Abstract

The identification of angiotensin converting enzyme-2 (ACE2), generating angiotensin-(1-7) [Ang-(1-7)] which signals via the Mas receptor to inhibit pathophysiological effects in cardiovascular disease has led to the definition of a counter-regulatory axis of the renin angiotensin system (RAS). Recently, we showed that another angiotensin peptide, Ang-(1-9), may also be part of this counter-regulatory axis as it prevents cardiomyocyte hypertrophy via the angiotensin type 2 receptor (AT2R). Furthermore, infusion of Ang-(1-9) via osmotic minipumps into stroke-prone spontaneously hypertensive rats reduced cardiac fibrosis via the AT2R. Here, we investigated Ang-(1-9) in an acute model of AngII-induced hypertension in C57BL/6J mice. Ang-(1-9), Ang-(1-9)+PD123,319 (AT2R antagonist), or water (control) were co-infused with AngII for 2 weeks via osmotic minipumps.
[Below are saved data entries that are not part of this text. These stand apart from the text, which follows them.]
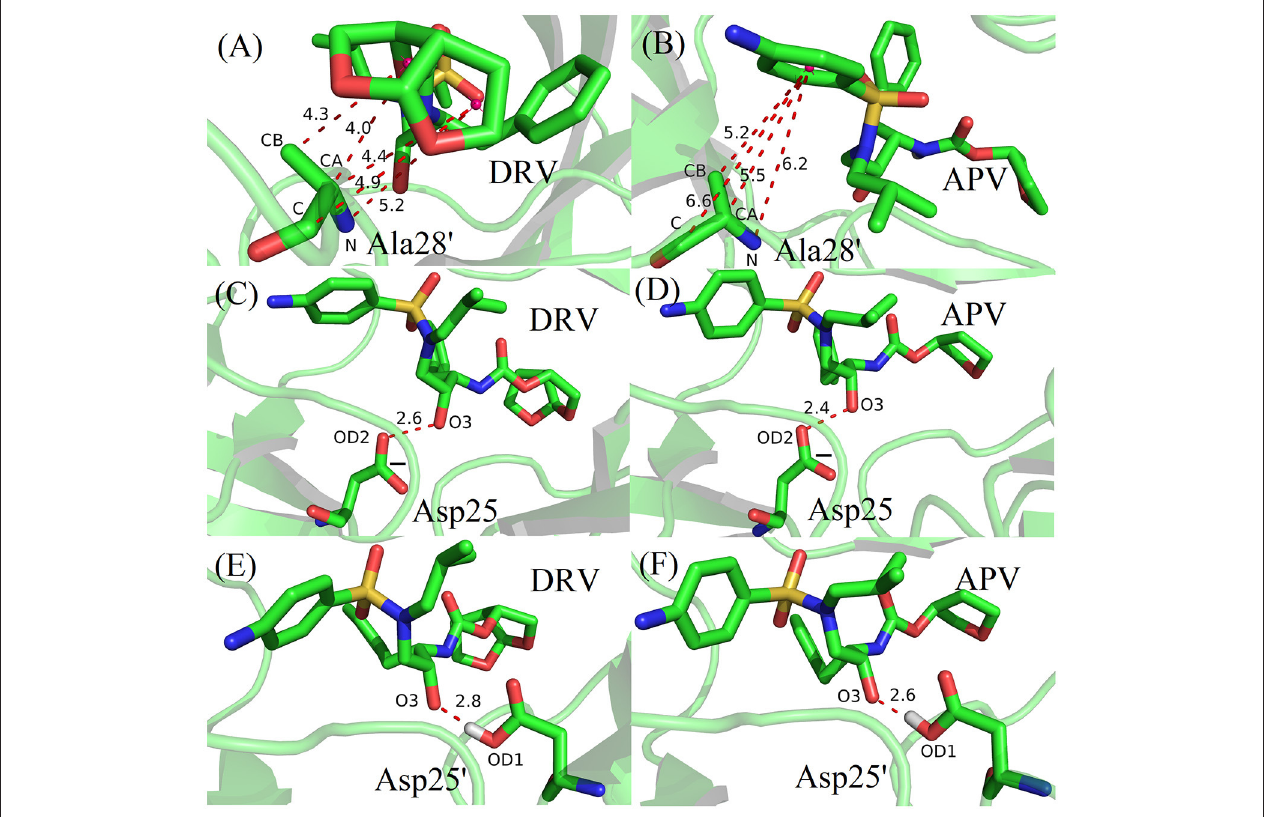
FIGURE 7 | The geometrical positions of Ala28 ′ , Asp25/Asp25 ′ and two inhibitors based on the lowest potential energy structure from MD trajectory. (A) Ala28 ′ residue in DRV-PR1. (B) Ala28 ′ residue in APV-PR1. (C) Asp25residue in DRV-PR2. (D) Asp25 residue in APV-PR2. (E) Asp25 ′ residue in DRV-PR2. (F) Asp25 ′ residue in APV-PR2.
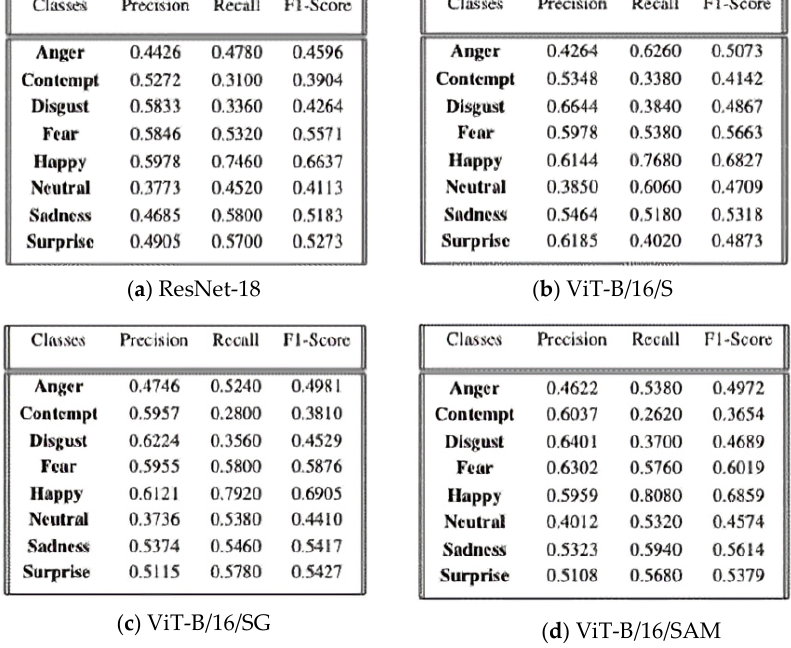
Figure 12. Tables of precision, recall, and F1-score for each class.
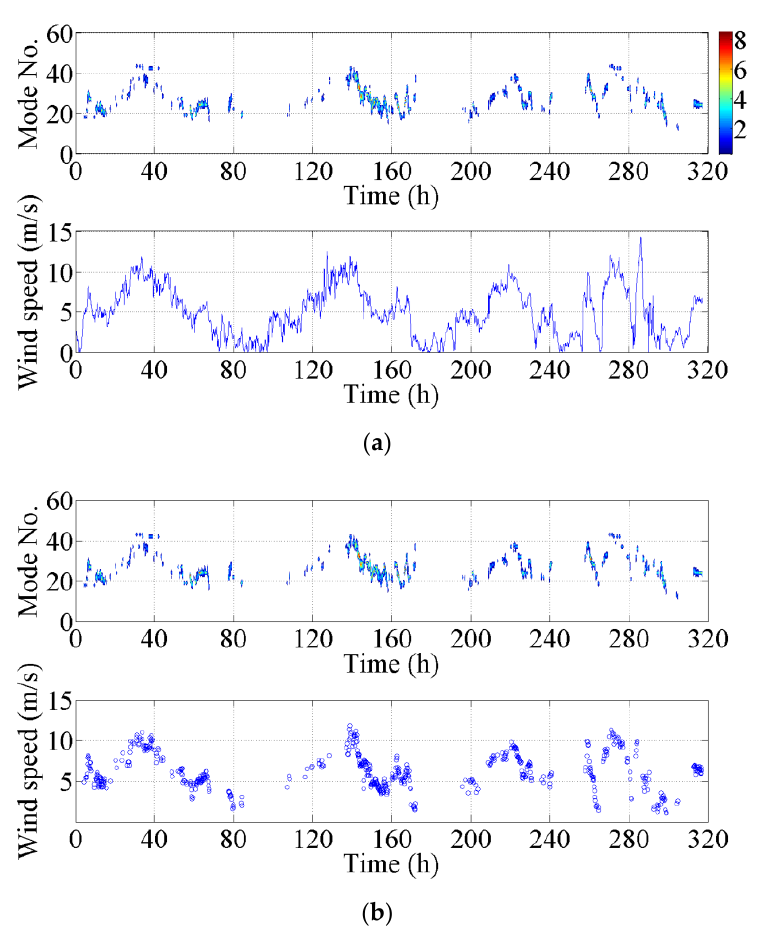
Figure 16. Change of measured vibration modes and mean velosities with time. ( a ) Change of measured vibration modes versus mean velocities; ( b ) Change of measured vibration modes versus mean velocities with the small components being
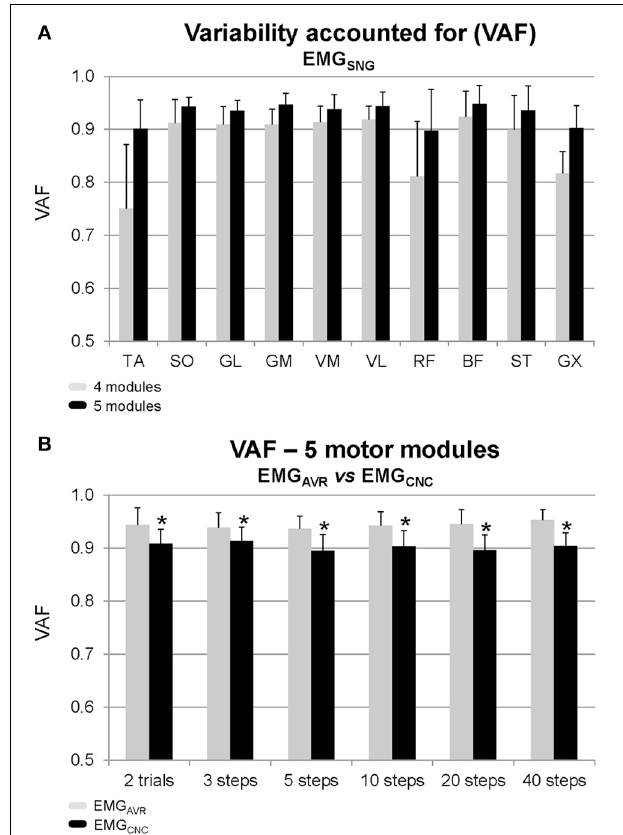
FIGURE 2 | Mean ± SD of the variation accounted for (VAF) from the factorization analysis of individual step cycles (A) by considering to reconstruct the original EMG dataset using four motor modules ( gray bars ) and five motor modules ( black bars ) from single step cycles (EMG SNG ). (B) The VAF from the reconstruction of original EMG datasets by using five motor modules from averaged EMG (EMG AVR , gray bars ) and from concatenated (EMG CNC , black bars ) in different amounts of step cycles. ∗ Denotes significant difference in relation to EMG AVR ( p < 0 .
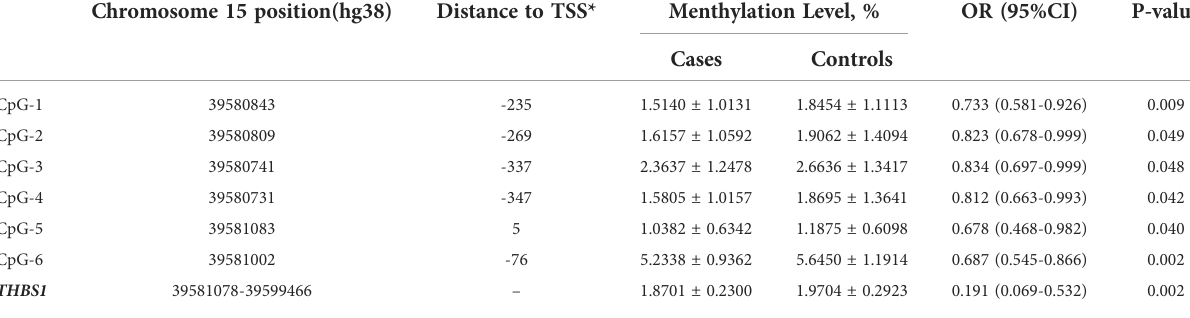
FIGURE 1 Location of the two CpG islands in THBS1 gene.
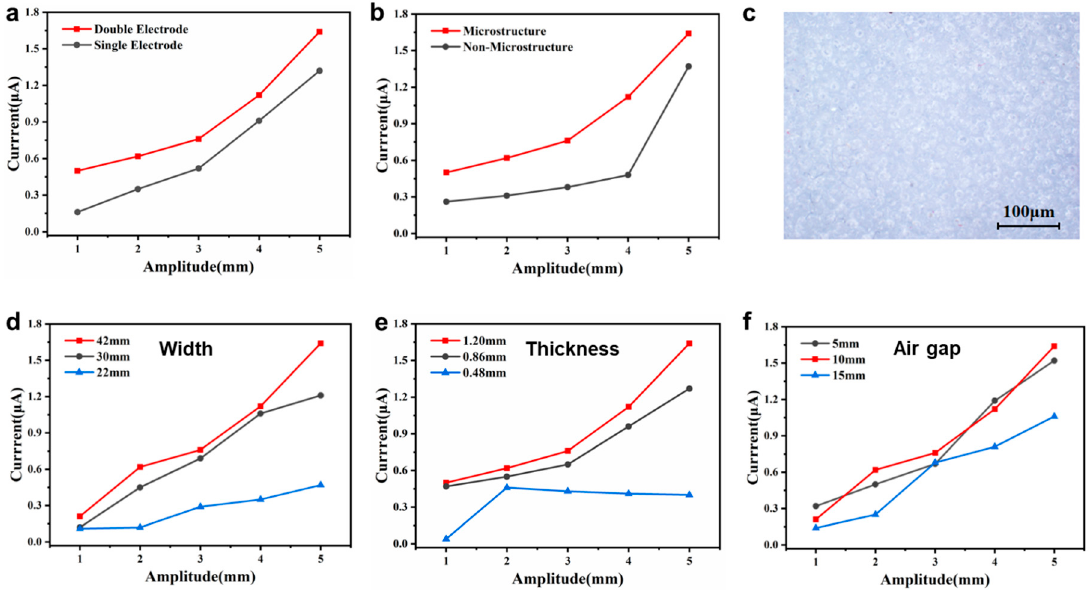
Figure 3. The impacts of different working modes and parameters on the output performance of the SRS-TENG. Current performance comparison between the SRS-TENGs ( a ) working at double electrode and single electrode modes, and ( b ) with or without surface treatment of the strip. ( c ) Surface microstructure of silicone rubber polished by sandpaper. ( d ) Current performance comparison among the SRS-TENGs with different widths of 22, 30, and 42 mm, ( e ) different thicknesses of 0.48, 0.86, and 1.2 mm, and ( f ) different air gaps of 5, 10 and 15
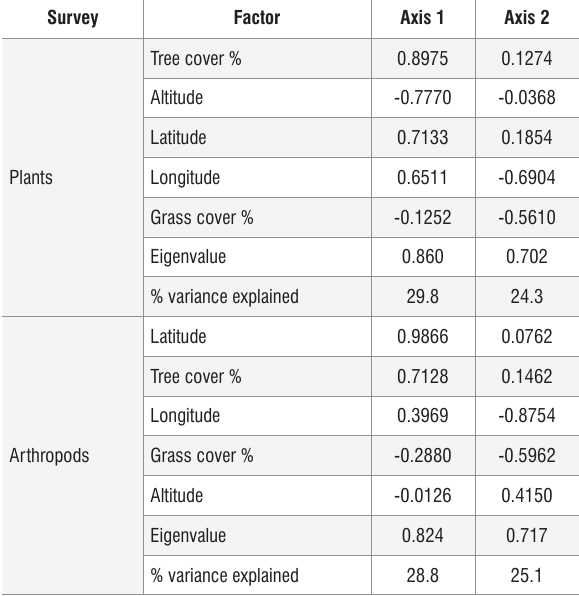
Table 5: Correlations of ordination axes with selected environmental factors, eigenvalues and percentage variance explained for canonical correspondence analysis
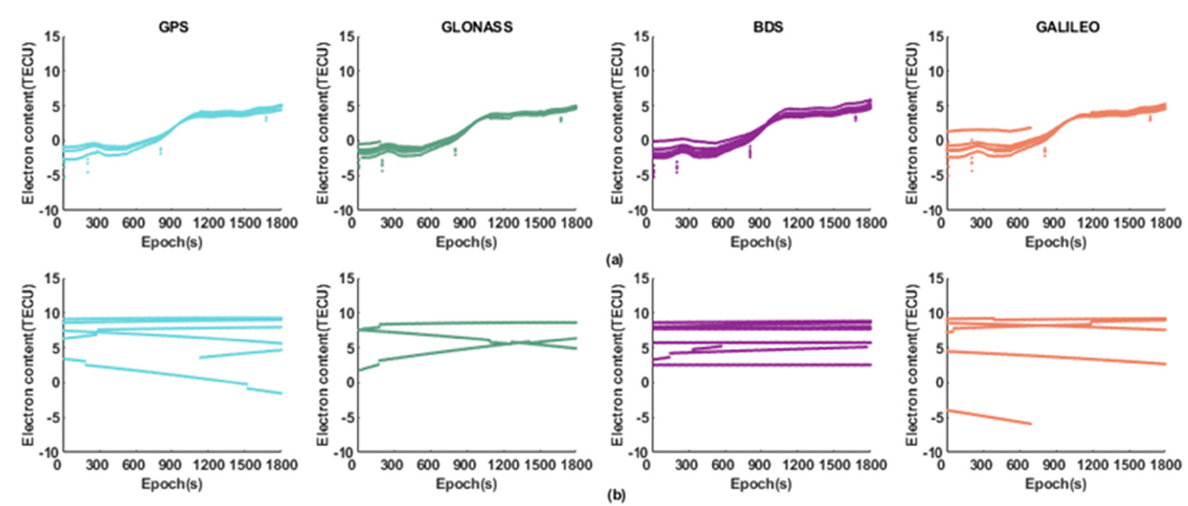
Figure 6. Electron content error at the pierce point. ( a ) Regional ionospheric model; ( b ) Klobuchar model.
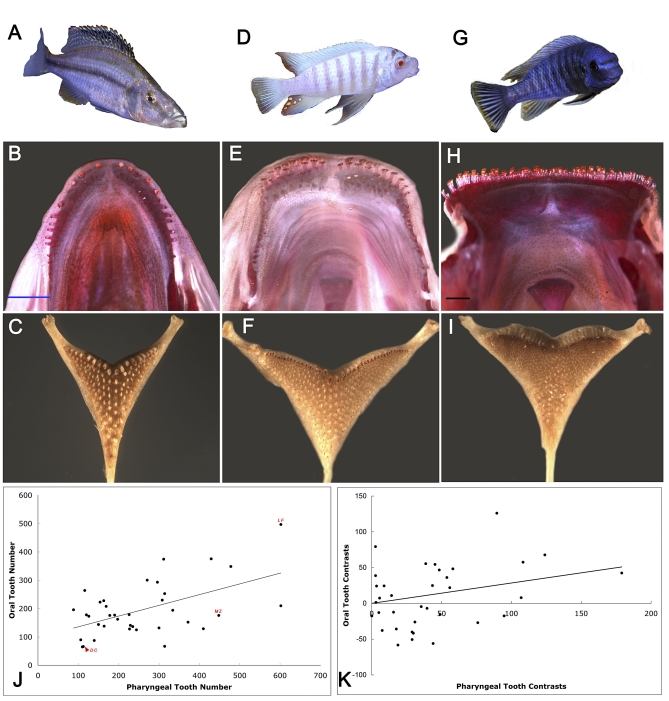
Oral and Pharyngeal Tooth Number Is Correlated in Malawi Cichlids(A–I) show three species of Malawi cichlid: D. compressiceps (DC) (A–C), M. zebra (MZ) (D–F), and L. fuelleborni (LF) (G–I). Dorsal views of (B, E, and H) show adult lower oral jaws, cleared and alizarin-stained bone/dentine preparation, and (C, F, and I) show adult lower (ceratobrachial [CB]5/PA7) pharyngeal jaws with the soft tissue removed. DC, MZ, and LF represent a range in oral and pharyngeal tooth number (Table S1): there are fewest teeth in DC, more teeth in MZ, many teeth in LF.(J) Across Malawi cichlids, a positive correlation is observed between the number of teeth on the oral and pharyngeal jaws (r = 0.53 without P. nigra and r = 0.66 including P. nigra; p < 0.00001), see (A–I). Data points labeled DC, MZ, and LF refer to the three species in (A–I).(K) Phylogenetically independent contrasts for tooth number across the Malawi cichlid flock without P. nigra (r = 0.39; p < 0.019; see Materials and Methods).Scale bars in (B) and (H) represent 500 μm. (E) and (H) are to the same scale. (C, F, and I) show the pharyngeal jaws to the same scale.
Blood pressure was monitored via radiotelemetry. Significant increases in mean arterial pressure were observed in AngII infused mice compared to control (control 108.8±5.7 mmHg; AngII 125.1± 8.4 mmHg; p>0.05) however co-infusion of Ang-(1-9) or Ang-(1-9) and PD123,319 did not affect AngII-induced hypertension (AngII+ Ang-(1-9) 122.4±10.3 mmHg; AngII+Ang-(1-9)+PD123,319 118.3±mmHg; n=6 mice). When assessing cardiac hypertrophy by heart weight/tibia length ratio Ang-(1-9) reduced AngII-induced cardiac hypertrophy (ratio heart weight/tibia length: control 9.4 ± 1.2; AngII 11.9 ± 0.6; AngII+Ang-(1-9) 8.2 ± 0.7; p>0.01). Sections of heart were stained with wheat germ agglutinin and cardiomyocyte size measured supporting an anti-hypertrophic effect of Ang-(1-9) via the AT2R (control 25.7±3.8 μm; AngII 28.8±3.8 μm; AngII+Ang-(1-9) 24.6±4.8 μm; AngII+Ang-(1-9)+PD123,319 27.7±3.2μm; p>0.05). Furthermore, quantification of fibrosis following staining with picrosirius red also showed a significant reduction in animals co-infused with Ang-(1-9) and AngII compared to AngII-infusion (p>0.05). Further studies are ongoing to analyse cardiac effects of Ang-(1-9) at gene and protein level. These data support a direct biological role for Ang-(1-9) in cardiac remodeling and highlights Ang-(1-9) as a potential new therapeutic target in cardiovascular disease.